Son olarak güneş çarpmasına karşı alınması gereken önlemlerden bahseden Taş, sözlerini şöyle sonlandırdı: “Güneş çarpmasından bazen ishal de ortaya çıkabiliyor. Vücudun bütün dengesi alt üst oluyor. Çünkü vücudun normal sıcaklığı 36, 5–37 derece ama o dolaşan kan 39–40 dereceye çıktığı zaman vücudun içinde hücreler hepsi iflas etmeye başlıyor. Uzun sürerse ölüme kadar götürebilir. Çok su kaybettiğimiz için terle beraber tuz da kaybediyoruz.
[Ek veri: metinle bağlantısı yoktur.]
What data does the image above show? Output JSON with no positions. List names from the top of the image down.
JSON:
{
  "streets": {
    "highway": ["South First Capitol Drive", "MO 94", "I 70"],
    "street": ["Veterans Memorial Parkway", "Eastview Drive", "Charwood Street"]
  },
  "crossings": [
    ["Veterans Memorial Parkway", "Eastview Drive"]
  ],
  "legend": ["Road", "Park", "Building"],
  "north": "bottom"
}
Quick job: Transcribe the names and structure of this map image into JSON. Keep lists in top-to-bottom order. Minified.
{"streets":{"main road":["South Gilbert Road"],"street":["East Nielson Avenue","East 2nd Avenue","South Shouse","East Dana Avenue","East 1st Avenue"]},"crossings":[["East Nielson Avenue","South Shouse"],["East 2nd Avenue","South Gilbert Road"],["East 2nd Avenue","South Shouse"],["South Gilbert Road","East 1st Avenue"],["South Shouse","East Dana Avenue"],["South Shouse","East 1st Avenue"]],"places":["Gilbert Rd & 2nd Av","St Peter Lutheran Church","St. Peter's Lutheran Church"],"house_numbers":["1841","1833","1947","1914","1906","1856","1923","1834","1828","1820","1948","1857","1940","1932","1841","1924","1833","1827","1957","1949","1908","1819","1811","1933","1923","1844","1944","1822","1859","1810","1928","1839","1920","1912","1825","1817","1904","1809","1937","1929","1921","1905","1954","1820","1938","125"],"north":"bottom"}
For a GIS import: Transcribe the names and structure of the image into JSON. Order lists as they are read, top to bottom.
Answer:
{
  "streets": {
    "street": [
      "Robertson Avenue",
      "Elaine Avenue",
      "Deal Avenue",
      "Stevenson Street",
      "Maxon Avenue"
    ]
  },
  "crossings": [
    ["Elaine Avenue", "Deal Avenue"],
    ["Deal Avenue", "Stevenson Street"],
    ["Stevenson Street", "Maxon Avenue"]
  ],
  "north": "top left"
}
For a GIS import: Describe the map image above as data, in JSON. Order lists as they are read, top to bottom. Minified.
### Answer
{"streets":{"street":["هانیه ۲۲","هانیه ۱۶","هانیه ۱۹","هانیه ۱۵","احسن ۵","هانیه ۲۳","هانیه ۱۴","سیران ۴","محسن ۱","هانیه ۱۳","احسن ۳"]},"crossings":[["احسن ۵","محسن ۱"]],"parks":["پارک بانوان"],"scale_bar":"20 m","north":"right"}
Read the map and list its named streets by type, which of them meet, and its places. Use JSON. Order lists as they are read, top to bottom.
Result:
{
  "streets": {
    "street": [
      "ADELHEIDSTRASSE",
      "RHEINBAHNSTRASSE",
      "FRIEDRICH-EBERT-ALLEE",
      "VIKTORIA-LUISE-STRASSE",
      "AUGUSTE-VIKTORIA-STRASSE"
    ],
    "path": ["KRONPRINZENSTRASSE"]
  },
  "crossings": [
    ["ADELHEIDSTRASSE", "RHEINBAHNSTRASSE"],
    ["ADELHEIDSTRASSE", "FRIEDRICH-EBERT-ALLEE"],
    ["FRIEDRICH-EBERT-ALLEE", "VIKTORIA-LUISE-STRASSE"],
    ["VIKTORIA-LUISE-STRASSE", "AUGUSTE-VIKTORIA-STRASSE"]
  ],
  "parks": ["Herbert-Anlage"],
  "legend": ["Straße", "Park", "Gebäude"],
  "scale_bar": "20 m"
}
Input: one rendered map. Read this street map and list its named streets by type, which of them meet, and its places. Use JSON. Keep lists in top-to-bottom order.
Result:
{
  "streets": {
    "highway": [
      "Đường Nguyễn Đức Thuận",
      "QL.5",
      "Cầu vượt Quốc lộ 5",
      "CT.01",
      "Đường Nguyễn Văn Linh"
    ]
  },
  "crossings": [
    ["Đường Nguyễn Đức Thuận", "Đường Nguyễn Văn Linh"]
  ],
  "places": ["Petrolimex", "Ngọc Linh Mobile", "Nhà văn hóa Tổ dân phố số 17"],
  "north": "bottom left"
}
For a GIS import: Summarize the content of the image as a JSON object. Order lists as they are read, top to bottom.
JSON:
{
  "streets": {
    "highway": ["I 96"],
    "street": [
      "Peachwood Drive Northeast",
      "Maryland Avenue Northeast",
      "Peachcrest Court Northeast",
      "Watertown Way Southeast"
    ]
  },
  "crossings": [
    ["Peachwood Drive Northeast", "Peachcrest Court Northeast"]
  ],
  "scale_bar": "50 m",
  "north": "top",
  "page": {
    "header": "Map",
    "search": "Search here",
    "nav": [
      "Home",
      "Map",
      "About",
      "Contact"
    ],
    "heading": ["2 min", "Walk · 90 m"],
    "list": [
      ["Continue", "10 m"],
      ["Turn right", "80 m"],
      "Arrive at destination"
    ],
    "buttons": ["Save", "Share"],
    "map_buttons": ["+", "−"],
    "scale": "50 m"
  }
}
Bir litre kadar suyun içine bir miktar tuz koyup bunu ilk müdahale olarak hastaya içirebiliriz. Hem tansiyonu yükseltir hem de kan dolaşımını kolaylaştırır, hızlı emilir. Bu 1 litre suyun da 1 saat içinde verilmesi lazım. Hemen çok hızlı bir şekilde verilirse tuz da ayrı bir zehirleme yapabilir. Halsizlik, kaslarda kasılma, huzursuzluk, çarpıntı, ateş, baş ağrısı gördüğümüzde kendimizde hemen şüphelenip ilk etapta serin bir yere kendimizi atıp mümkünse soğuk duş alıp ambulansa haber vermemiz gerekiyor. Çocukları, ihtiyarları, kronik hastalıkları olanları uzun süre sıcak yerde tutmayalım. Dışarıda sıcaklığın gölgede de 40-45 derecede seyrettiği ortamlarda uzun süre kalmayalım.”